Выбрать главу

Утреннее солнце. Влажные простыни. Утром я положила руку на грудь Пабло и почувствовала, как она поднимается и опускается от его дыхания.

– Кто мы? – прошептала я ему на ухо.

– Любовники, – прошептал он в ответ.

Когда я спустилась к завтраку после его ухода, Анна избегала моего взгляда. Мы вели себя официально и холодно по отношению друг к другу. Мне было наплевать. Я отдалась Пабло, стала его любовницей, и мое тело пылало от этого огня. Я не думала о Джеральде. Когда дети находились с няней – и о них тоже. Я думала о руках Пабло, ласкавших меня, о его дыхании на моей шее, о вздохах и содроганиях наших постельных утех.

За те две недели, которые мы с Пабло провели вместе, он рисовал меня снова и снова. Смешивал песок с краской, чтобы картины были не просто образами, а физическими напоминаниями о нашем совместном времяпрепровождении: Пабло и Сара на пляже.

Когда я впервые позировала в его студии обнаженной, это было словно повторное знакомство со всеми телесными радостями. Его взгляд скользил вверх-вниз по моей фигуре, кисть следовала за движениями глаз. Иногда он хмурился, как будто какой-то угол или кривая ему не нравились. Иногда улыбался без видимой причины. «Потом я покажу тебе», – обещал он.

«Влюбленные» – картина, над которой он работал тем летом, – стояла в углу на мольберте, все еще не законченная, хотя иногда я замечала, что ткань, закрывавшая холст, висит немного иначе. Он работал над ней тайно. Ирен вернулась в Париж, а Ольга смирилась с ролью злополучной жены, которая давалась ей очень легко. У нее хватало ума не приходить в студию, пока мы были там, но она перестала даже здороваться со мной. Я довольствовалась тем, что она держалась подальше.

Пабло мог быть жестоким. Тем летом он почти всегда таскал с собой фотокамеру и однажды привел Ольгу в гостиницу на ланч. Думаю, хотел поддразнить меня, но я знала, что его чувства к ней – ничто по сравнению с нашим огнем. Пабло настоял, чтобы мы с Ольгой позировали для фото на веранде гостиницы.

Анна все еще убирала тарелки после ланча, а Пабло щелкал затвором, когда она прошла мимо. Полагаю, он специально подстроил эту сцену. Мы с Ольгой стояли с ледяными улыбками, а Анна вышла на фотографии размытой, как призрак, застигнутый врасплох.

Она пришла в ярость и попыталась отнять у Пабло камеру.

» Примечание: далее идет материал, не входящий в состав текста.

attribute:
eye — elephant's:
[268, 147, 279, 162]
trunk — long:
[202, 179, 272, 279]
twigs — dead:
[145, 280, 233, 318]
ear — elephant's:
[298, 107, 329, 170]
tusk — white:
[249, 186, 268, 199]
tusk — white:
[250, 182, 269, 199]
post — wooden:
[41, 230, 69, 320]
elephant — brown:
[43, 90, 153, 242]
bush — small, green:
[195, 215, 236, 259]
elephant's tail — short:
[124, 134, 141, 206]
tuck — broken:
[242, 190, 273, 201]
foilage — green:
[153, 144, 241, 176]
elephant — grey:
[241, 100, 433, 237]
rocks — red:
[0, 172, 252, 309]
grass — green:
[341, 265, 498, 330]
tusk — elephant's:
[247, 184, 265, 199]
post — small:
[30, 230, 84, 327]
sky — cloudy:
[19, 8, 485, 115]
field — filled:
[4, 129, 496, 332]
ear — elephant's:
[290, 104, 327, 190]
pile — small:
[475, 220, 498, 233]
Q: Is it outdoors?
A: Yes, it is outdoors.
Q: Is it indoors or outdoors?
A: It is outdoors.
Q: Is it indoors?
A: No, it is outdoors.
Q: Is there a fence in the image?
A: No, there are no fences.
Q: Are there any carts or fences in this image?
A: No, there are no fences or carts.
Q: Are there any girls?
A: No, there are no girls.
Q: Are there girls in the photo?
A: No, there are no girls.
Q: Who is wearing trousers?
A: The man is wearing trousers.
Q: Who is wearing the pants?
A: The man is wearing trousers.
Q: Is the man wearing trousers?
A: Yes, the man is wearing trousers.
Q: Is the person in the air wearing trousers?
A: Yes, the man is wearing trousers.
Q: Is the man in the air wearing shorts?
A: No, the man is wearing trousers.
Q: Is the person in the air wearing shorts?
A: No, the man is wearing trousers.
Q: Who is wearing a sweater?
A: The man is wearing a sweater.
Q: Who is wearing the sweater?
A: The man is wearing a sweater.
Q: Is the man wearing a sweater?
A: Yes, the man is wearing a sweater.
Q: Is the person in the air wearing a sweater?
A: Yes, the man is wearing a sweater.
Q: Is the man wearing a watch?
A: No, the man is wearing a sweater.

– Чего ты боишься, Анна? – язвительно спросил он. – Ты сбежала от мужа? Или из монастыря, куда тебя поместили насильно?

– Прекрати, Пабло! – сказала я. – Оставь девушку в покое.

Анна побледнела как полотно. Я понимала: от чего бы она ни бежала, это было реальным и опасным.

– Не беспокойтесь, – обратилась я к ней. – Здесь вам ничего не угрожает.

Анна скрылась на кухне, оставив грязные тарелки на столе.

Мой мир сократился до пределов животного удовольствия. Горячие лбы детей после слишком долгих игр на солнце; тепло ног Пабло, лежащих между моими бедрами по ночам; солоноватые скользкие устрицы за обедом и приятная прохлада спелых персиков… Мое тело превратилось в сосуд, наполненный удовольствием и потребностью во вкусе персиков и аромате сандалового дерева.

Даже когда мы с Пабло не занимались любовью, были вместе. Он называл это «мистическим браком» – союзом, не получившим благословения человека, церкви или общества; союзом двух животных, подчинявшихся первобытным позывам – бездумным, жестоким и необходимым, как пища.

Когда я думала о Джеральде, внутри не было ни обиды, ни гнева – только огромная пустота, которую теперь заполнял Пабло. У нас не было ни прошлого, ни будущего – лишь отдельные моменты, и этого было достаточно: вместе с солнцем, соленой водой и запахом дикого тимьяна.

После той первой ночи мы не занимались любовью в гостинице из-за детей, которые могли обнаружить нас в самый неподходящий момент. Повариха хмурилась, когда видела меня; мсье Селла вскидывал брови и становился немного менее учтивым в соответствии с моим новым статусом любовницы. Любой отельер хорошо знаком с подобными ситуациями, но формально не может их одобрять.

И, наконец, Анна… Ее взгляды прожигали меня насквозь. Лишь при встречах с ней и этим вопрошающим, обеспокоенным взглядом я делала паузы и задумывалась, что я делаю, во что я играю.

Но когда Пабло причесывал меня или проводил кончиками пальцев по моему позвоночнику, вызывая дрожь, я переставала гадать и просто получала удовольствие. Не было ни прошлого, ни будущего – только переживаемые моменты.